EXERCISE DESCRIPTION:
Format the lines as a Markdown table with the columns Row and Text, starting with the first line and going on through the line with "Ms Thabitha Maloka – (012) 406 7563", both included. Give each line its row number and leave out blank lines.

__________

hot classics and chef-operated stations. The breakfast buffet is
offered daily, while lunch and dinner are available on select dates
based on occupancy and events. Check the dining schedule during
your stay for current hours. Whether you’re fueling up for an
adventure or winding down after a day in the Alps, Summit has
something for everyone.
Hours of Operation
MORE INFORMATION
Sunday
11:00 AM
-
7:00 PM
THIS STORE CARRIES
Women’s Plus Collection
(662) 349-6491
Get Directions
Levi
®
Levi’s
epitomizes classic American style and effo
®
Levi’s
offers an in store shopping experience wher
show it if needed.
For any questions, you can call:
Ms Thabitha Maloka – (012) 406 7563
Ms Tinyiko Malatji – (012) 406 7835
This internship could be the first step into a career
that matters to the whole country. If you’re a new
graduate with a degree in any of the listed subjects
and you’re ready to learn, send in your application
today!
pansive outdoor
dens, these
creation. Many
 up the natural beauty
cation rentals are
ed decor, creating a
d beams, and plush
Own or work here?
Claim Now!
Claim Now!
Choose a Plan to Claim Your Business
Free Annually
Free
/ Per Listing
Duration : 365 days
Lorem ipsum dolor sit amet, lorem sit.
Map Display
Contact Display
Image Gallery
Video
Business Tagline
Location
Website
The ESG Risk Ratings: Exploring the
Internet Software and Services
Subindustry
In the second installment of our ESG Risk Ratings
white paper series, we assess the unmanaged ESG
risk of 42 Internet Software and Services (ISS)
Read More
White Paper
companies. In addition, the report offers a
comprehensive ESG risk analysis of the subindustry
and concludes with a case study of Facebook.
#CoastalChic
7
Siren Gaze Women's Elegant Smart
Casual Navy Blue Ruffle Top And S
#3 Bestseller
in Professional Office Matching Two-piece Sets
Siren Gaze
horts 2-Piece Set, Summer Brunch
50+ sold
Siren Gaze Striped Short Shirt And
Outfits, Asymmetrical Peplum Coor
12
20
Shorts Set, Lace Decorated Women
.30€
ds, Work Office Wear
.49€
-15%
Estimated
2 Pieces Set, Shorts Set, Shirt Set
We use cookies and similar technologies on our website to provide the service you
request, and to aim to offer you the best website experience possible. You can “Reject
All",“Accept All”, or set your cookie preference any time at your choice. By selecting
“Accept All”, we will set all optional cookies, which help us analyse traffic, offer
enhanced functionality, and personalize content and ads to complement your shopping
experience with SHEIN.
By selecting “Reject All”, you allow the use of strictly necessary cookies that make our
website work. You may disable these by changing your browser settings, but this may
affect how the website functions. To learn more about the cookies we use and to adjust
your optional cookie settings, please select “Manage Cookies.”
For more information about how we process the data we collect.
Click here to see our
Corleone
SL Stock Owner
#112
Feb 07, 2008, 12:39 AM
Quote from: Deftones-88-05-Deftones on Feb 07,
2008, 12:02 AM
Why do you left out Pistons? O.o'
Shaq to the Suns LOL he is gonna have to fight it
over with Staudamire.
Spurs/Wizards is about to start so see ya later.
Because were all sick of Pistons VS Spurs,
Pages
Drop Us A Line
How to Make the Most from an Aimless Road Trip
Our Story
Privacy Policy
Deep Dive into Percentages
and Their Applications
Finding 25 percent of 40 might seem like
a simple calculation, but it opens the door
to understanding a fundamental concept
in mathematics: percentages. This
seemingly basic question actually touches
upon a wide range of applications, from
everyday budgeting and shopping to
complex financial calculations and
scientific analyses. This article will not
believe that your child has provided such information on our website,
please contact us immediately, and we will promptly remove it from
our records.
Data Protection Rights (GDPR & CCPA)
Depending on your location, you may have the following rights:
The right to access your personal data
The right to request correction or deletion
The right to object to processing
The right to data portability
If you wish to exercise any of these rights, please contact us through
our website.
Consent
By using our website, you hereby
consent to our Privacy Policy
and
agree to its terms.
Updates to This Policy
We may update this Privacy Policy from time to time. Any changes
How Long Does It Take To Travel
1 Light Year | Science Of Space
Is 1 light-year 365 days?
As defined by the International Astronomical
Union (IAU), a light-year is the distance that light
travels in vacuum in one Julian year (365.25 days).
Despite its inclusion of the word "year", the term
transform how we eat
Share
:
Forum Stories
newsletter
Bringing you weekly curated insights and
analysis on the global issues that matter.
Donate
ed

__________

SOLUTION TO THIS EXERCISE:
| Row | Text |
|---|---|
| 1 | hot classics and chef-operated stations. The breakfast buffet is |
| 2 | offered daily, while lunch and dinner are available on select dates |
| 3 | based on occupancy and events. Check the dining schedule during |
| 4 | your stay for current hours. Whether you’re fueling up for an |
| 5 | adventure or winding down after a day in the Alps, Summit has |
| 6 | something for everyone. |
| 7 | Hours of Operation |
| 8 | MORE INFORMATION |
| 9 | Sunday |
| 10 | 11:00 AM |
| 11 | - |
| 12 | 7:00 PM |
| 13 | THIS STORE CARRIES |
| 14 | Women’s Plus Collection |
| 15 | (662) 349-6491 |
| 16 | Get Directions |
| 17 | Levi |
| 18 | ® |
| 19 | Levi’s |
| 20 | epitomizes classic American style and effo |
| 21 | ® |
| 22 | Levi’s |
| 23 | offers an in store shopping experience wher |
| 24 | show it if needed. |
| 25 | For any questions, you can call: |
| 26 | Ms Thabitha Maloka – (012) 406 7563 |